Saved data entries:
::::
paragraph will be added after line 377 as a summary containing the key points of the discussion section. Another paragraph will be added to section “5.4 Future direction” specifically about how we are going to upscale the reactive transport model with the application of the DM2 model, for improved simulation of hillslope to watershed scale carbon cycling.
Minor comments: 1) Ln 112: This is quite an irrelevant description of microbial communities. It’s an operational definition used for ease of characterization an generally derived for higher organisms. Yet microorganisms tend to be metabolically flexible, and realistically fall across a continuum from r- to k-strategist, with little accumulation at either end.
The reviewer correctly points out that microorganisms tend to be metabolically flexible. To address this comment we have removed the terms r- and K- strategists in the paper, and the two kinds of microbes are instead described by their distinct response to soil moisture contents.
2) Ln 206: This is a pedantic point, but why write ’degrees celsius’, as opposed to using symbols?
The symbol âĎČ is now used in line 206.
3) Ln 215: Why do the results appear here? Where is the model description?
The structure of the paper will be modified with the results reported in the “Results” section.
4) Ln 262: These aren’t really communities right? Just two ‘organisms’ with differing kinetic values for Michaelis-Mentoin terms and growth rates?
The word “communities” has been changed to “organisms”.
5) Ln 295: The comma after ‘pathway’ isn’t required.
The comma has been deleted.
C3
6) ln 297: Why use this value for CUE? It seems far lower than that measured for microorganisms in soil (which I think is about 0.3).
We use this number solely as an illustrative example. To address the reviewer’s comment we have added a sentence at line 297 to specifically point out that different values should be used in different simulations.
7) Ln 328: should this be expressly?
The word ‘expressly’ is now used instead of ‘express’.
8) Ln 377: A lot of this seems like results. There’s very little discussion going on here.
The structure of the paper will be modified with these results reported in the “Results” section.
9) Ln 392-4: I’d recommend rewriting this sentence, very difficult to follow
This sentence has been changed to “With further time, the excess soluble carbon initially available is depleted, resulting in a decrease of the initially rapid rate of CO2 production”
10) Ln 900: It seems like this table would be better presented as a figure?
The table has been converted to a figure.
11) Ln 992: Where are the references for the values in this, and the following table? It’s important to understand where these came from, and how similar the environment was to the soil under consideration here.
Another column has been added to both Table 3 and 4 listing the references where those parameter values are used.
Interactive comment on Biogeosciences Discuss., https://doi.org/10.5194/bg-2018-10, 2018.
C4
::::
Each record above is to be restated word for word.

paragraph will be added after line 377 as a summary containing the key points of the discussion section. Another paragraph will be added to section “5.4 Future direction” specifically about how we are going to upscale the reactive transport model with the application of the DM2 model, for improved simulation of hillslope to watershed scale carbon cycling.
Minor comments: 1) Ln 112: This is quite an irrelevant description of microbial communities. It’s an operational definition used for ease of characterization an generally derived for higher organisms. Yet microorganisms tend to be metabolically flexible, and realistically fall across a continuum from r- to k-strategist, with little accumulation at either end.
The reviewer correctly points out that microorganisms tend to be metabolically flexible. To address this comment we have removed the terms r- and K- strategists in the paper, and the two kinds of microbes are instead described by their distinct response to soil moisture contents.
2) Ln 206: This is a pedantic point, but why write ’degrees celsius’, as opposed to using symbols?
The symbol âĎČ is now used in line 206.
3) Ln 215: Why do the results appear here? Where is the model description?
The structure of the paper will be modified with the results reported in the “Results” section.
4) Ln 262: These aren’t really communities right? Just two ‘organisms’ with differing kinetic values for Michaelis-Mentoin terms and growth rates?
The word “communities” has been changed to “organisms”.
5) Ln 295: The comma after ‘pathway’ isn’t required.
The comma has been deleted.
C3
6) ln 297: Why use this value for CUE? It seems far lower than that measured for microorganisms in soil (which I think is about 0.3).
We use this number solely as an illustrative example. To address the reviewer’s comment we have added a sentence at line 297 to specifically point out that different values should be used in different simulations.
7) Ln 328: should this be expressly?
The word ‘expressly’ is now used instead of ‘express’.
8) Ln 377: A lot of this seems like results. There’s very little discussion going on here.
The structure of the paper will be modified with these results reported in the “Results” section.
9) Ln 392-4: I’d recommend rewriting this sentence, very difficult to follow
This sentence has been changed to “With further time, the excess soluble carbon initially available is depleted, resulting in a decrease of the initially rapid rate of CO2 production”
10) Ln 900: It seems like this table would be better presented as a figure?
The table has been converted to a figure.
11) Ln 992: Where are the references for the values in this, and the following table? It’s important to understand where these came from, and how similar the environment was to the soil under consideration here.
Another column has been added to both Table 3 and 4 listing the references where those parameter values are used.
Interactive comment on Biogeosciences Discuss., https://doi.org/10.5194/bg-2018-10, 2018.
C4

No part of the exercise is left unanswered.